**Quoted passage**.
....................

The thermoplastic 421 has stable chemical properties, a certain deformability, and good ion and electron insulation capabilities. In addition, the thermoplastic 421 does not react or swell with the electrolytic solution or the hydrocarbon having a boiling point of lower than 250° C. within about 220° C., and has good mechanical strength within about 220° C., thereby isolating the electrolytic solution from contacting with the hydrocarbon 422 having a boiling point of lower than 250° C. on the inside, and also preventing the hydrocarbon 422 having a boiling point of lower than 250° C. on the inside from being dissolved or escaping into the electrolytic solution.

The hydrocarbon 422 having a boiling point of lower than 250° C. will rapidly vaporize at a high temperature (about 100° C. to about 220° C.) to produce a volume expansion of about 10 times or more, thereby promoting the outside thermoplastic to expand rapidly, and further resulting in diameter swelling of the coaxial fiber. Since the diameter of the coaxial fiber in the separation layer swells, the pores in the separation layer are filled and the surface of the electrode is completely covered, thereby isolating the transport path of lithium ions and preventing the internal heat generation reaction from proceeding.

In some embodiments, the thermoplastic 421 may be at least one selected from the group consisting of polyethylene terephthalate, polybutylene terephthalate (PBT), polyethylene naphthalate, polyimide (PI), polyamide (PA), polyetheretherketone (PEEK), polymethacrylonitrile and polymethyl methacrylate.

....................

**Directive A**. According to the coaxial fiber passage, how large a volume expansion does hydrocarbon 422 produce when it vaporizes at high temperature?
**Directive B**. Print the part of the coaxial fiber passage from "In some embodiments, the" to "and polymethyl methacrylate.".
Use only the coaxial fiber passage as your source, not the items.

....................

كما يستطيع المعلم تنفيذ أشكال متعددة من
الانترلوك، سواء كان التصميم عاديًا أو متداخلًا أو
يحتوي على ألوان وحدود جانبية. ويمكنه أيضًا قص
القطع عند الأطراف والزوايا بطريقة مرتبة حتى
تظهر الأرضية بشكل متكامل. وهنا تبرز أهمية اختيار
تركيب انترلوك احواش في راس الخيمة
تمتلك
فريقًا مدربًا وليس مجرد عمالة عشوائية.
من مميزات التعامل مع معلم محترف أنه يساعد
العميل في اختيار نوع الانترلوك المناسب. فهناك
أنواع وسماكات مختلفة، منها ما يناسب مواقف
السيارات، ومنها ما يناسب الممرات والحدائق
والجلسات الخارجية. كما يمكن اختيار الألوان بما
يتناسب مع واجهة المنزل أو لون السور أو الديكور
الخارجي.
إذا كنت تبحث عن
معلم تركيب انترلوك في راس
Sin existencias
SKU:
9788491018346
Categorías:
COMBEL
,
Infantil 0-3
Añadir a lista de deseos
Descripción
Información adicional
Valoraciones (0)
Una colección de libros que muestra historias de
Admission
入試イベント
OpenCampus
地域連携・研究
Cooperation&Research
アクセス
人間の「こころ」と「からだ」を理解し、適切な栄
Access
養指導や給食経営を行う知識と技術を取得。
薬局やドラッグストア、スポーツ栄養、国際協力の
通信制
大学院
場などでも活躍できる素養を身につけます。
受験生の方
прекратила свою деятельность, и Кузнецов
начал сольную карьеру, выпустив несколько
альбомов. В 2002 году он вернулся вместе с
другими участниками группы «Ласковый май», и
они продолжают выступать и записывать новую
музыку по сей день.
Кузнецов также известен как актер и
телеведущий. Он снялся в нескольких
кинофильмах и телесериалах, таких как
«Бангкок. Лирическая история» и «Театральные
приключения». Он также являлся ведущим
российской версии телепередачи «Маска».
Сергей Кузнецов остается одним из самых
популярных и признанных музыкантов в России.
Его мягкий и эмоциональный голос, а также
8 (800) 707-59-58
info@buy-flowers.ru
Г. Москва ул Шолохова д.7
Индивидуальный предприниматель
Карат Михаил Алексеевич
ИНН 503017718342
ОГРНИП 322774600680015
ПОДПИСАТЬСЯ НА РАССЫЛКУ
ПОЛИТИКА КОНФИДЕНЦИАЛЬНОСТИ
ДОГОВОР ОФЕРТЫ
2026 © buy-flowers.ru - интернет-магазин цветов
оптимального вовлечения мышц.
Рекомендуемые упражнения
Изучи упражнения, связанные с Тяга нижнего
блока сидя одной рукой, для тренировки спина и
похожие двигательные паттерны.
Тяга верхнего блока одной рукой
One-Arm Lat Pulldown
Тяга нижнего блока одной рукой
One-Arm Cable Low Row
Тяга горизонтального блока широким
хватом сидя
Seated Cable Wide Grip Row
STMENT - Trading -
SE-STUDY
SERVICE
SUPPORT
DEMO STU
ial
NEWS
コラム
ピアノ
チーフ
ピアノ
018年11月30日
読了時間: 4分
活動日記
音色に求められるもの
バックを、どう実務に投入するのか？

....................

**Task result A**. About 10 times or more.

**Task result B**.
In some embodiments, the thermoplastic 421 may be at least one selected from the group consisting of polyethylene terephthalate, polybutylene terephthalate (PBT), polyethylene naphthalate, polyimide (PI), polyamide (PA), polyetheretherketone (PEEK), polymethacrylonitrile and polymethyl methacrylate.